A German edition of the Psalms, published in Philadelphia in 1762:
This edition was printed by Nicolaus Hasselbach, who learned his trade from Christopher Saur. Saur, a Pietist, was the first to print with the German-Fraktur typeface in North America. He was competition for Benjamin Franklin, who had a monopoly on the the German-language print market until Sauer got a press and type from radical pietists in Germany. He is known for printing the first German-language Bible in America.

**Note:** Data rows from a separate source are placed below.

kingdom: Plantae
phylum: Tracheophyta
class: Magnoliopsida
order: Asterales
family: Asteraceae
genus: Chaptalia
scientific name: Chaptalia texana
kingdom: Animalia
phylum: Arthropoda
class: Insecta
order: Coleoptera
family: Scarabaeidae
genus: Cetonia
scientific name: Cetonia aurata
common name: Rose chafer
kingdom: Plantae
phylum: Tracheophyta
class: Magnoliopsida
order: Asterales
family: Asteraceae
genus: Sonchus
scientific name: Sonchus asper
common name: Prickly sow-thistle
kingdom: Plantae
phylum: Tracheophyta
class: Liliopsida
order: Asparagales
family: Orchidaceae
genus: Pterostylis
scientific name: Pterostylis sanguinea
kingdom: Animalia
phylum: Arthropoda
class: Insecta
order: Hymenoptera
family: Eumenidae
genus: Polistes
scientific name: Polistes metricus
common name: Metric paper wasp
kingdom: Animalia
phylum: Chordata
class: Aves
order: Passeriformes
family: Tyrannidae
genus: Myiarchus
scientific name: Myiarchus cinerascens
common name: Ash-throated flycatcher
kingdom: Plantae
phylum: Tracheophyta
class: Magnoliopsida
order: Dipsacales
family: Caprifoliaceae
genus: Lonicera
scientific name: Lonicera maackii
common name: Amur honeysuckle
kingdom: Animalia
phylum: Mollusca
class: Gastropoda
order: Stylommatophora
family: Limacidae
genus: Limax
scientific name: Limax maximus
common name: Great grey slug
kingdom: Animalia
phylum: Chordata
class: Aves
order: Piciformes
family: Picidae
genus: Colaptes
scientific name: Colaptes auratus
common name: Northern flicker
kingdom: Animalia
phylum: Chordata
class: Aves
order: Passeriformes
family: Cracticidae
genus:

Hasselbach started his business in Philadelphia, where he was part-owner of a print shop in Chestnut Hill and an investor in a paper mill in Germantown. He moved to Baltimore in 1765, a few years after printing this psalter. He set up in business for himself and was Baltimore's first printer in any language. Hasselbach printed a number of almanacs and possibly some religious tracts, including one called Zwey wahrhafte von gantz besondrn Himmels-Zichen (Two true, very special Heaven-Signs), an apocalyptic text which has been attributed to him on typographical evidence.
Hasselbach died only four or five years after getting started in Baltimore. On a business trip back to Europe, he was died at sea. His widow sold the printing shop to William Goddard, a New Englander, who used it to print Baltimore's first newspaper in 1773, The Maryland Journal.
The book of psalms sold at a New York auction last week. It brought $938.